Stored entries:
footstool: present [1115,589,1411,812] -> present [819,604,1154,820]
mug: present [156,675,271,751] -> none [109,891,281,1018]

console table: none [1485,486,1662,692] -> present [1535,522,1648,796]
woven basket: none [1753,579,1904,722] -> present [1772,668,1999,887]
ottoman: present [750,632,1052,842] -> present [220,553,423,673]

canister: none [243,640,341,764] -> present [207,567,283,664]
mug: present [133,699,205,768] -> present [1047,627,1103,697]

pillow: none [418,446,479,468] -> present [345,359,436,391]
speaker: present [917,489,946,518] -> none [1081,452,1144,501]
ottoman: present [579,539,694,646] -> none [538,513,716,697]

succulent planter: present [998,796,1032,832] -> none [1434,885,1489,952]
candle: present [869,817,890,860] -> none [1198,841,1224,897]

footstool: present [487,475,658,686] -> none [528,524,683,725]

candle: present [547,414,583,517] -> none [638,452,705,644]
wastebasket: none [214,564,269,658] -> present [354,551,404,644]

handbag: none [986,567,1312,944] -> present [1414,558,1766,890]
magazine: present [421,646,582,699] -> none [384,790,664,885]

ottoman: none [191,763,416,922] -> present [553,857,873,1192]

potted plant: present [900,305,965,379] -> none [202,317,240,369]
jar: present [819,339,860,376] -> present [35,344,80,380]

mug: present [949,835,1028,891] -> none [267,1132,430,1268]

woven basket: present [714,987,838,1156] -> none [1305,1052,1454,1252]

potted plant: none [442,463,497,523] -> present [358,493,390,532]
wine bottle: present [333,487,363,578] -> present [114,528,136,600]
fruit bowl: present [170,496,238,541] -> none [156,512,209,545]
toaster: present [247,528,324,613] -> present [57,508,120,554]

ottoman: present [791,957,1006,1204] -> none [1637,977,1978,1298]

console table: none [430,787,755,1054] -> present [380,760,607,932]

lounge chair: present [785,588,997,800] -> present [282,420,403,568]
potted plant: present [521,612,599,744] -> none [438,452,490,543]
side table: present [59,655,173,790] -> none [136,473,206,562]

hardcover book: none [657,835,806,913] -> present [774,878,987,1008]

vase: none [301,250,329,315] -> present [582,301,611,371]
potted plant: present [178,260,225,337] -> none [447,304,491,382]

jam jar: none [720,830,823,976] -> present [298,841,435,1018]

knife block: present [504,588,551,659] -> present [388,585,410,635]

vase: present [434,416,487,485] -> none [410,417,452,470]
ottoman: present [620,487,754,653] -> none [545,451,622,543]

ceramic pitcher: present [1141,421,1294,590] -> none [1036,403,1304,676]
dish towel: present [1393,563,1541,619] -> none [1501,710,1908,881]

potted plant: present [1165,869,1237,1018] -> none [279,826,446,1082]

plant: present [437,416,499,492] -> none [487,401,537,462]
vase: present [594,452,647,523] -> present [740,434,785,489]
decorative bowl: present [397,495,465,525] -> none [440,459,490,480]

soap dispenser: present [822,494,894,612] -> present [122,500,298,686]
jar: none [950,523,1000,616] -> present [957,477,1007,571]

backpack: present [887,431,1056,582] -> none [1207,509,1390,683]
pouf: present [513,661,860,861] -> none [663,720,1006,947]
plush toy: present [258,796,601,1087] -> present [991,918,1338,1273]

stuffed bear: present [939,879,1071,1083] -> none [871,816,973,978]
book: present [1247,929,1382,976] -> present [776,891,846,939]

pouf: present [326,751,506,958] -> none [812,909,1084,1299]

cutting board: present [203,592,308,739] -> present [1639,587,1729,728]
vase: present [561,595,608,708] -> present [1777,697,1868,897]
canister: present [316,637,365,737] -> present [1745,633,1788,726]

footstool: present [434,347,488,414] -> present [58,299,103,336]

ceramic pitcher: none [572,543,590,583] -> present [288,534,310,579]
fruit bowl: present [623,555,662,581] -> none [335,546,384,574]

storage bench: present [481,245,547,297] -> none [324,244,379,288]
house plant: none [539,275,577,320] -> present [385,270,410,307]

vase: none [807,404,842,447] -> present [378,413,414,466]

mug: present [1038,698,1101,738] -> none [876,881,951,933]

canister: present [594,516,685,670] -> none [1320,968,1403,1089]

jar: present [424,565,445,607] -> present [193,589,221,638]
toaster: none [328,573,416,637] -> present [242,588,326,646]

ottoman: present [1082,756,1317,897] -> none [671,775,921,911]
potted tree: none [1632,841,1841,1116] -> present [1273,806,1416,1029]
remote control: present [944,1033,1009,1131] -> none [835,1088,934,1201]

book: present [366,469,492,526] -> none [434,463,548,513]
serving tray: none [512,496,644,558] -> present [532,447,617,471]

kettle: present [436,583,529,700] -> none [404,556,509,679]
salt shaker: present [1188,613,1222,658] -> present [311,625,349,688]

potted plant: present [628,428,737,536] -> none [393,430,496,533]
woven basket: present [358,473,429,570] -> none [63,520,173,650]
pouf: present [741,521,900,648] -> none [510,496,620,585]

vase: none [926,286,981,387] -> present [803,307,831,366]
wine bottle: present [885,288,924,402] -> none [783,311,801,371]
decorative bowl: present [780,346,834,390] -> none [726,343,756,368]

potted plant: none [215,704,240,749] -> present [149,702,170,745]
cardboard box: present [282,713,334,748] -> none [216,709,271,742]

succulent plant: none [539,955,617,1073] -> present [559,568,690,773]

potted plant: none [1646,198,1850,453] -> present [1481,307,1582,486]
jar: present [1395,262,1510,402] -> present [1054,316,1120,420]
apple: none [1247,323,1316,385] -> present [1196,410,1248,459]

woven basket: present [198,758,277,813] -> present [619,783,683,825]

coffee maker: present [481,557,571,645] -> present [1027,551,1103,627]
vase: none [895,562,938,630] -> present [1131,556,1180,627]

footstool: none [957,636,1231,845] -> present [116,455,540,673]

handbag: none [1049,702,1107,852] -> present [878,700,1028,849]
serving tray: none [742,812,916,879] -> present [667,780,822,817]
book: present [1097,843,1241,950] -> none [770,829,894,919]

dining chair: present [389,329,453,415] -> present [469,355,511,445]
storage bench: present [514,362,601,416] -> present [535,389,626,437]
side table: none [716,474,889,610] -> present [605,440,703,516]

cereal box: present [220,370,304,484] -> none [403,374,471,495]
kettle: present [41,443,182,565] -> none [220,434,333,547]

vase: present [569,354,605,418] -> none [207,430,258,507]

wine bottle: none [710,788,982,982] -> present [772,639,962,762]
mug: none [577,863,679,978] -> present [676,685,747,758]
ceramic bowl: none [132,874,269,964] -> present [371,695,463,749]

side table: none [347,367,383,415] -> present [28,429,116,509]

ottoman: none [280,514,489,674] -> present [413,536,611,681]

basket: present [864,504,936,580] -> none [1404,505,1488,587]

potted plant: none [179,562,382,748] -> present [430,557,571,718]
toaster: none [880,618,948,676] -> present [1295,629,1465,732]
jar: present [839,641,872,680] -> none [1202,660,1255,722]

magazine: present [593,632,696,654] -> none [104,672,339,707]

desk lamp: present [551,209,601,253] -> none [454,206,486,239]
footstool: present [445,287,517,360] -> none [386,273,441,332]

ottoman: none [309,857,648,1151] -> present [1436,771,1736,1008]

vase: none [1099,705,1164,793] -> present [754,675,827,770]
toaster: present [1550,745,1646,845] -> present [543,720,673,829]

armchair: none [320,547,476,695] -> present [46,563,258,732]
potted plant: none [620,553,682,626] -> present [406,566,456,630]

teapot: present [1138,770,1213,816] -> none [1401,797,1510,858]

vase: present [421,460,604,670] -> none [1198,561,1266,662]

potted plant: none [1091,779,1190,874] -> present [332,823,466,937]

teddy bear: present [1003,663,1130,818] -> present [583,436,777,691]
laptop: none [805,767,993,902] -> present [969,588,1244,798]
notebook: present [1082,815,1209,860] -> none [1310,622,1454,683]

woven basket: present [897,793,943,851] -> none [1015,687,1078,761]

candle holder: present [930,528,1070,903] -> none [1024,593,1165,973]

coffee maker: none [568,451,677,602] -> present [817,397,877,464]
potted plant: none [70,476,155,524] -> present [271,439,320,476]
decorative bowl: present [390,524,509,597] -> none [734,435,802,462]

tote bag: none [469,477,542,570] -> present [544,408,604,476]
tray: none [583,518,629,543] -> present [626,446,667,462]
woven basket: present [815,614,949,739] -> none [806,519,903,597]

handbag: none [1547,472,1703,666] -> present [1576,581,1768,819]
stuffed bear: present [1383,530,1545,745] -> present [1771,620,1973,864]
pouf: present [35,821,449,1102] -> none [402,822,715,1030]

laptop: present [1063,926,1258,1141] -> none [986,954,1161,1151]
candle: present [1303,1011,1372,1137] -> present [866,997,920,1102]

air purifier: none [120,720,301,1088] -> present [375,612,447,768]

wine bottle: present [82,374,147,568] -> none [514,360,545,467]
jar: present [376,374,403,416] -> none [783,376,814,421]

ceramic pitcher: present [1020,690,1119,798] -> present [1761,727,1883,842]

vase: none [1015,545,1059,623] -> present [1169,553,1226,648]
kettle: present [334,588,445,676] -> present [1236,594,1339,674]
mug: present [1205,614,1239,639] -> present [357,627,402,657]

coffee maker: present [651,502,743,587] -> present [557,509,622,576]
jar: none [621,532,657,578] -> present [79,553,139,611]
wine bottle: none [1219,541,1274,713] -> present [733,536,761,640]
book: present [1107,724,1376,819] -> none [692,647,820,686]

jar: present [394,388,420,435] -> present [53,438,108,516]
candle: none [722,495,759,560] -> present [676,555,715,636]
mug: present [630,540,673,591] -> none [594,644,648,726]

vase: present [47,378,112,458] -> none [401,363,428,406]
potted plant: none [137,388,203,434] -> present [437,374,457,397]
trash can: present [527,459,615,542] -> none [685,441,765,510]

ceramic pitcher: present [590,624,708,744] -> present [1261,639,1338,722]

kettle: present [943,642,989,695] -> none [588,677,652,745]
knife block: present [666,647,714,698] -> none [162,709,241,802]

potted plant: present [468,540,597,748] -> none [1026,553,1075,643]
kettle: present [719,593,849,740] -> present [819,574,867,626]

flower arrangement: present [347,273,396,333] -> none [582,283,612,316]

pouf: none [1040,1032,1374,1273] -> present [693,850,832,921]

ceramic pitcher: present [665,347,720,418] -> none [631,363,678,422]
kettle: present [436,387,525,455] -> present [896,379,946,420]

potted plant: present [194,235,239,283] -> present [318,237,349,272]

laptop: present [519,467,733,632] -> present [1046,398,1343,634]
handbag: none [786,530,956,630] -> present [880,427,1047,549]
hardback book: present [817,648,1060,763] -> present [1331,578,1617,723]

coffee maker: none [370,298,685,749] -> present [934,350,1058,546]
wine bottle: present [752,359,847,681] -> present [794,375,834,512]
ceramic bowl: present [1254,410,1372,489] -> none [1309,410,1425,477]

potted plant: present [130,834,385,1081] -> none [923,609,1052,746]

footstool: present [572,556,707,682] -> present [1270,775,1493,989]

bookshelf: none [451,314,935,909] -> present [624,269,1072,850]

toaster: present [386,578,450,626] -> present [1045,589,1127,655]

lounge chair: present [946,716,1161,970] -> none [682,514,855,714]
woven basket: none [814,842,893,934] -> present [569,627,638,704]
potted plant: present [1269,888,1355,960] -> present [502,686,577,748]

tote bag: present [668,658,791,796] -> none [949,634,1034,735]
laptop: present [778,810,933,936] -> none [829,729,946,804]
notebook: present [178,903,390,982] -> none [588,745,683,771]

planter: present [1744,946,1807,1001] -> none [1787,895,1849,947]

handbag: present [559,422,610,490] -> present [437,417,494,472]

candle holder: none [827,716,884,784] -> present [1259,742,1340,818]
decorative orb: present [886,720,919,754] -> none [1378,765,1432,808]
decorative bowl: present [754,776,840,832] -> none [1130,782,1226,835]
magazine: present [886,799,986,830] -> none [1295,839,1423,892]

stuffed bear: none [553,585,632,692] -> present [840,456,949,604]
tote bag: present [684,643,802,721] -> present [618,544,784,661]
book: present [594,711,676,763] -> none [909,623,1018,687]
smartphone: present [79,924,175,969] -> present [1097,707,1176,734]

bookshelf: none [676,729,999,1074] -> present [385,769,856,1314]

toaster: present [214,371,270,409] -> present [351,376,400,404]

▶ _What is being asked_:
The answer is each line from the entries above in which the word "bookshelf" occurs.

▶ _Task output_:
bookshelf: none [451,314,935,909] -> present [624,269,1072,850]
bookshelf: none [676,729,999,1074] -> present [385,769,856,1314]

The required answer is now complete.